**What this task involves**
Change "city" to "town" throughout the part of the city history piece starting with "History of a" and going on through "missed some bits.", and write that part out again.

**Text segment**
——

History of a city in 45 minutes

“Tell me a story, Mummy,” said Daisy. “Tell me the story of a city.”
Well, we live in a city, rather conveniently, and over the years I have gathered a fair bit of knowledge about its history, so that’s what I did. It took 45 minutes, but I’m sure I missed some bits.

Picton Reading Rooms

Picton Reading Rooms

The thing with history as a story, is you’re making it up as you go along. I mean, obviously not – the actual events have some historical basis, to the best of my understanding, but what goes in, in what depth, and with which sympathies, pretty much emerges as the tale unfolds. I was not, for example, expecting to go into so much detail about the 1981 riots and Michael Heseltine. But I seem to have done a reasonably balanced job of it – Daisy interrupted me to say, “I don’t know whose side to be on, now! I was on the side of the black people who were being bullied by the police, but now they’ve started rioting, and there’s no excuse for that!” If she can’t choose a side, I must have presented the story balanced on a knife edge!

So, in case you were wondering, the History of Liverpool started with King John, shooting at deer in Toxteth Park, and issuing a Royal Charter in 1207; there was trade, and commerce, and growth, and a castle; there was the English civil war, and a city that changed hands three times over the period; there was more trade, more growth; there was colonisation and slavery; there was the Industrial Revolution, and growth on an unprecedented scale; there was overcrowding and squalor, and infant mortality, and pollution; there was a Georgian city that stretched barely a mile from the centre, and an Edwardian one that came the four miles all the way out to our house; there were inter-war semis and slum clearances; there was the Blitz and the Atlantic Convoy, and Western Approaches; there was a city of a million people that stretched all the way out to Speke;

Albert Dock

Albert Dock

but there was damage and loss, and big, empty spaces where buildings used to be; and then there was decline – there was joblessness and poverty, there was a shrinking city which lost half of its population in forty years; there was racism; there was dereliction, there was police brutality and abuse of power; then there was rioting, and even more empty spaces where buildings used to be; then there was the Cabinet meeting in Downing Street, where some parties were arguing for a “managed decline” of the city – to essentially let Liverpool die (we pointed out that the minutes of that meeting only emerged last year, and people were very angry when they found out); then there was Heseltine, a man who got the worst job in government, essentially because he was being punished for something, but a man who was determined to do any job he was given to the best of his ability; and there was an International Garden Festival, and a fund to restore the Albert Dock from 40 years of bomb-damaged dereliction, and a plan to get Liverpool onto the tourist map; and there was Granada Television Studios, and This Morning, and a man in a jumper leaping from Stranraer to Belfast on a scale model of the country, floating in the newly dredged waters of the dock; there was what we see today, when we look around – fancy new shops, and Japanese tourists, and a city that still has plenty of problems, but which isn’t in decline any more. A city brought back from the grave.

——

**Collection entries**
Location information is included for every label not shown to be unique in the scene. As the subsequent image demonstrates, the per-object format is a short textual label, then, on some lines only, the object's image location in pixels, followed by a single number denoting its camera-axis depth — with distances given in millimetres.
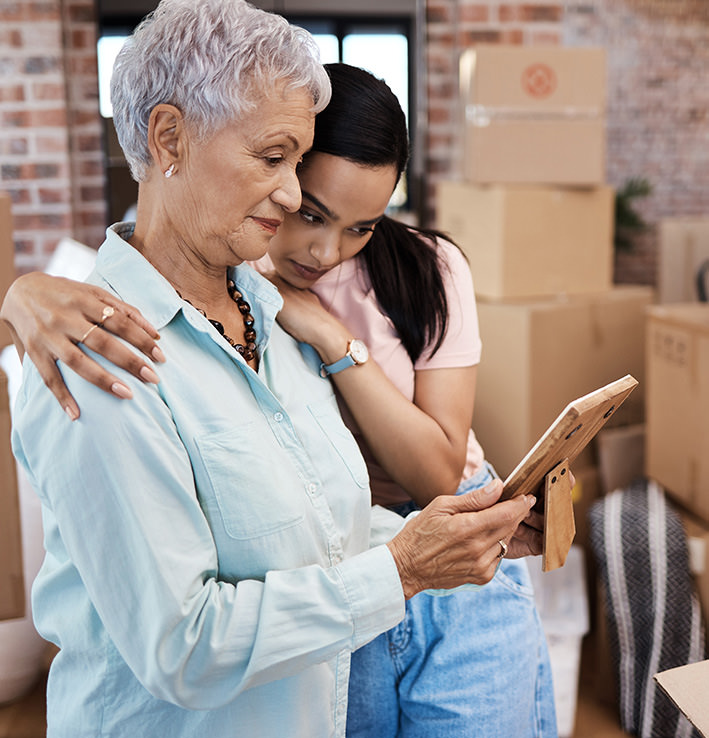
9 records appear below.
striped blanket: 2111
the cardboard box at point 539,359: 2410
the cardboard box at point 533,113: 2453
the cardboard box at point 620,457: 2613
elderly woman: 837
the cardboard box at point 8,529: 1547
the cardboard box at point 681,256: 3176
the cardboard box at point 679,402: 2203
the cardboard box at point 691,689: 958
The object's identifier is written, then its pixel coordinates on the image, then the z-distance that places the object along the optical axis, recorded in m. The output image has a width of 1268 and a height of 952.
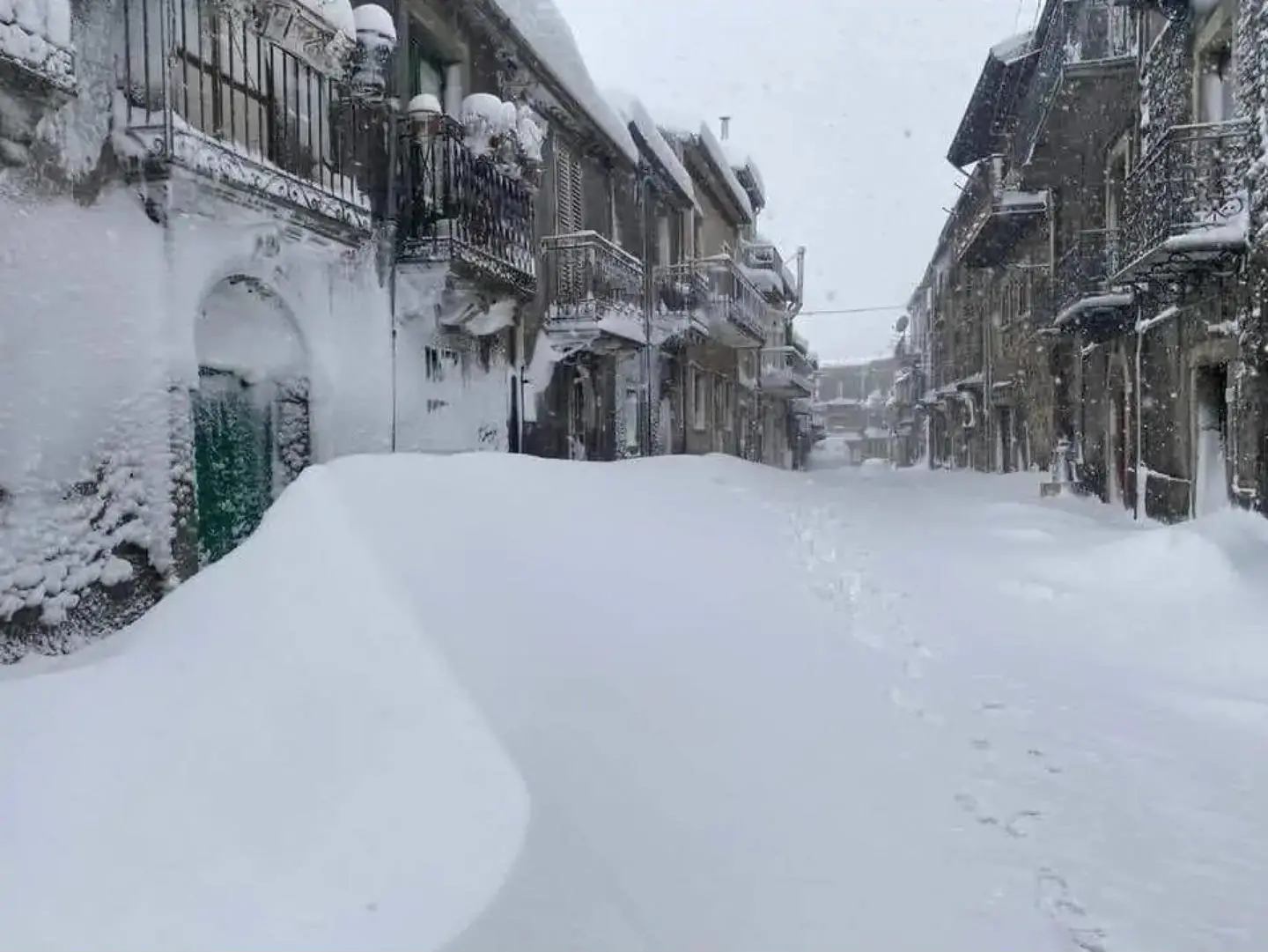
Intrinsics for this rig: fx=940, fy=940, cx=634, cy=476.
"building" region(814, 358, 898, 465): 78.12
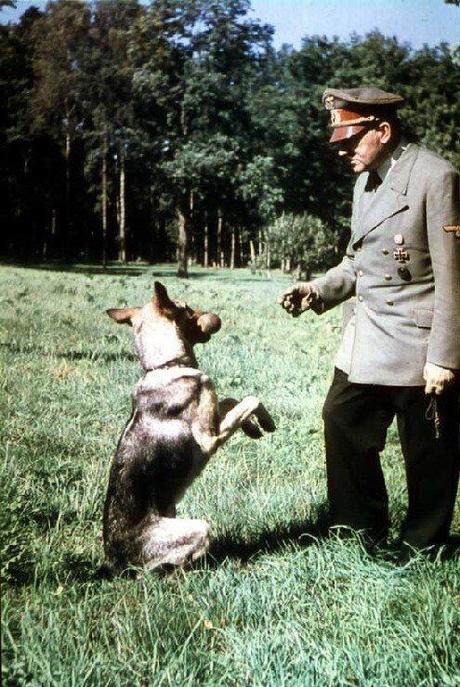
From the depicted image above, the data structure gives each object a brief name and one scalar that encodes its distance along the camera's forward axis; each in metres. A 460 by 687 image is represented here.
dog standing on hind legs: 2.93
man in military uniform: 2.95
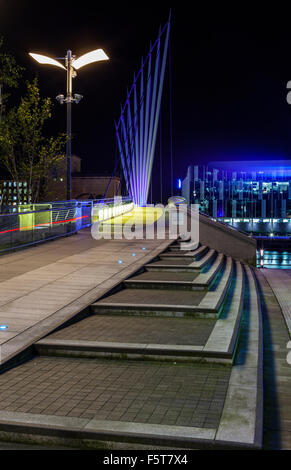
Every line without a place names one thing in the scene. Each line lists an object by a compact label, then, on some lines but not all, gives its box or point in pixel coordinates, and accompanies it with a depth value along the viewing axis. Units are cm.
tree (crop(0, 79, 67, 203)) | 1889
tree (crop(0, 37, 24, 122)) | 1669
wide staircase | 405
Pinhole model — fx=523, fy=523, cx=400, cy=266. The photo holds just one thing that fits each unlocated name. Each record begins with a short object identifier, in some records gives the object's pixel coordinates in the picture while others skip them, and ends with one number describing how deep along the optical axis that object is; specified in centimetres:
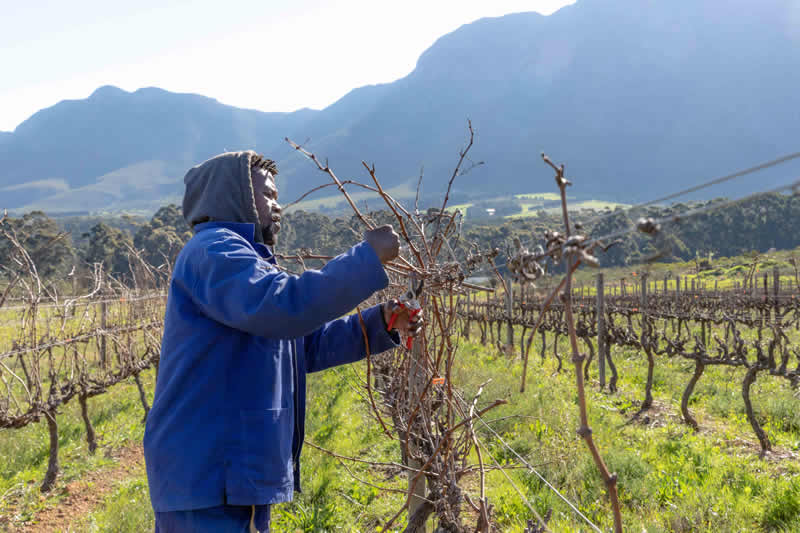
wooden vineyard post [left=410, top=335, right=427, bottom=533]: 250
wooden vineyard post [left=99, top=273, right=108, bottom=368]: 788
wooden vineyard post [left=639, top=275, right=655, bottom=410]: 801
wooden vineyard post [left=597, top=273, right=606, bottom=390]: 896
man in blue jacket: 142
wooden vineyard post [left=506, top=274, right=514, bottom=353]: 1284
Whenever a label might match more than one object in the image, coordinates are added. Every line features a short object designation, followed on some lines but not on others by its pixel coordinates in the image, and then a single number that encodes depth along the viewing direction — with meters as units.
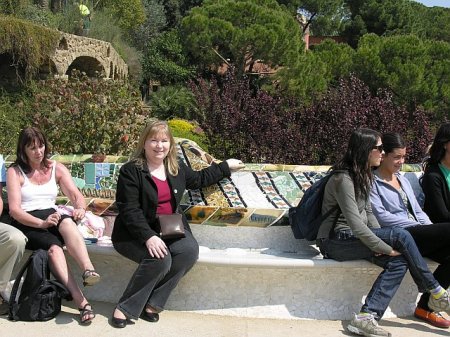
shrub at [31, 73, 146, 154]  5.94
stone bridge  16.34
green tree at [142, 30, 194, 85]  26.47
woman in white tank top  3.79
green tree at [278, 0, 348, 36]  33.41
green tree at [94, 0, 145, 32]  27.22
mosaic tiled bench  3.96
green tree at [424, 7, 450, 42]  37.31
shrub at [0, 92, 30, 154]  7.25
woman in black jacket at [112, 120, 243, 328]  3.69
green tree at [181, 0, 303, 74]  21.11
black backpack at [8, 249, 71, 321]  3.72
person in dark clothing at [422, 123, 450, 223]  4.19
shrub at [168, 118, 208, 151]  8.35
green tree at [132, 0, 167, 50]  29.39
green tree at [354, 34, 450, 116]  18.16
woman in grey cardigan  3.72
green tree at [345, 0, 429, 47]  35.19
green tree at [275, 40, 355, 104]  20.05
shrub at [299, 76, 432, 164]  6.79
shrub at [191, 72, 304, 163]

——

**Answer area**
History of a town in 45 minutes

“Tell me a story, Mummy,” said Daisy. “Tell me the story of a town.”
Well, we live in a town, rather conveniently, and over the years I have gathered a fair bit of knowledge about its history, so that’s what I did. It took 45 minutes, but I’m sure I missed some bits.